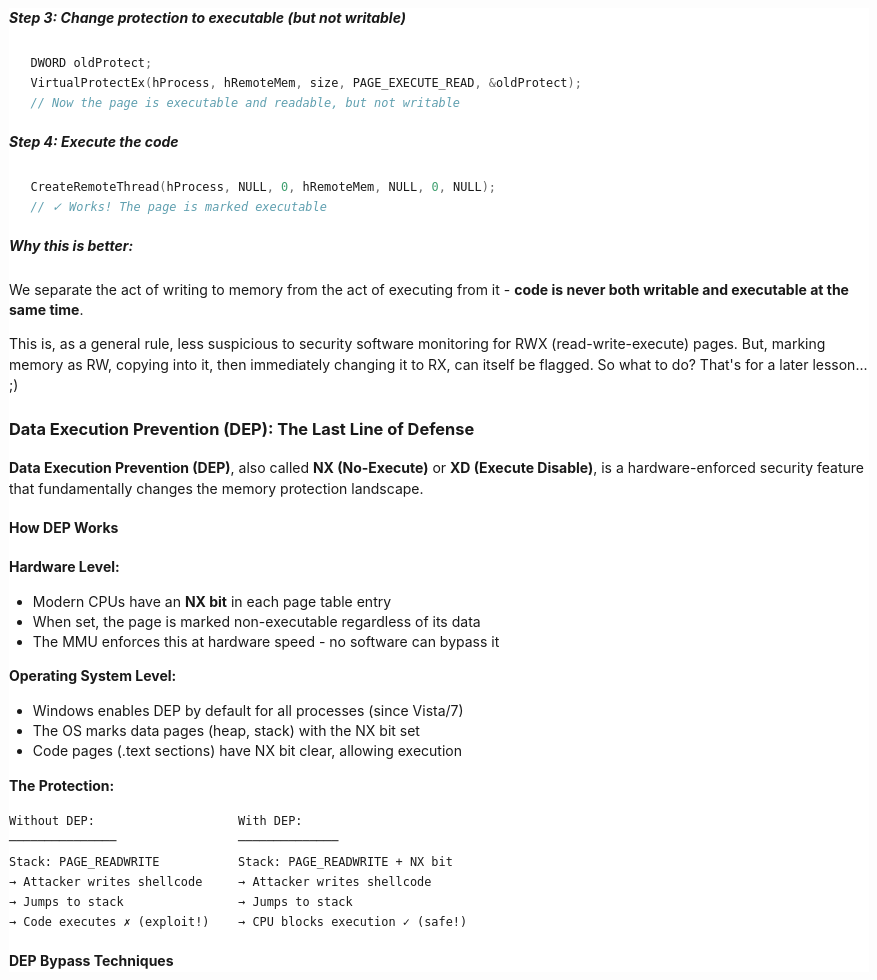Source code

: ##### Step 3: Change protection to executable (but not writable)

```c
   DWORD oldProtect;
   VirtualProtectEx(hProcess, hRemoteMem, size, PAGE_EXECUTE_READ, &oldProtect);
   // Now the page is executable and readable, but not writable
```

##### Step 4: Execute the code

```c
   CreateRemoteThread(hProcess, NULL, 0, hRemoteMem, NULL, 0, NULL);
   // ✓ Works! The page is marked executable
```

##### **Why this is better:**
We separate the act of writing to memory from the act of executing from it - **code is never both writable and executable at the same time**.

This is, as a general rule, less suspicious to security software monitoring for RWX (read-write-execute) pages. But, marking memory as RW, copying into it, then immediately changing it to RX, can itself be flagged. So what to do? That's for a later lesson... ;)



### Data Execution Prevention (DEP): The Last Line of Defense

**Data Execution Prevention (DEP)**, also called **NX (No-Execute)** or **XD (Execute Disable)**, is a hardware-enforced security feature that fundamentally changes the memory protection landscape.

#### How DEP Works

**Hardware Level:**

- Modern CPUs have an **NX bit** in each page table entry
- When set, the page is marked non-executable regardless of its data
- The MMU enforces this at hardware speed - no software can bypass it

**Operating System Level:**

- Windows enables DEP by default for all processes (since Vista/7)
- The OS marks data pages (heap, stack) with the NX bit set
- Code pages (.text sections) have NX bit clear, allowing execution

**The Protection:**

```
Without DEP:                    With DEP:
───────────────                 ──────────────
Stack: PAGE_READWRITE           Stack: PAGE_READWRITE + NX bit
→ Attacker writes shellcode     → Attacker writes shellcode
→ Jumps to stack                → Jumps to stack
→ Code executes ✗ (exploit!)    → CPU blocks execution ✓ (safe!)
```

#### DEP Bypass Techniques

EXERCISE -
Now copy each line of the entries that mentions "pages".

RESULT BELOW -
This is, as a general rule, less suspicious to security software monitoring for RWX (read-write-execute) pages. But, marking memory as RW, copying into it, then immediately changing it to RX, can itself be flagged. So what to do? That's for a later lesson... ;)
- The OS marks data pages (heap, stack) with the NX bit set
- Code pages (.text sections) have NX bit clear, allowing execution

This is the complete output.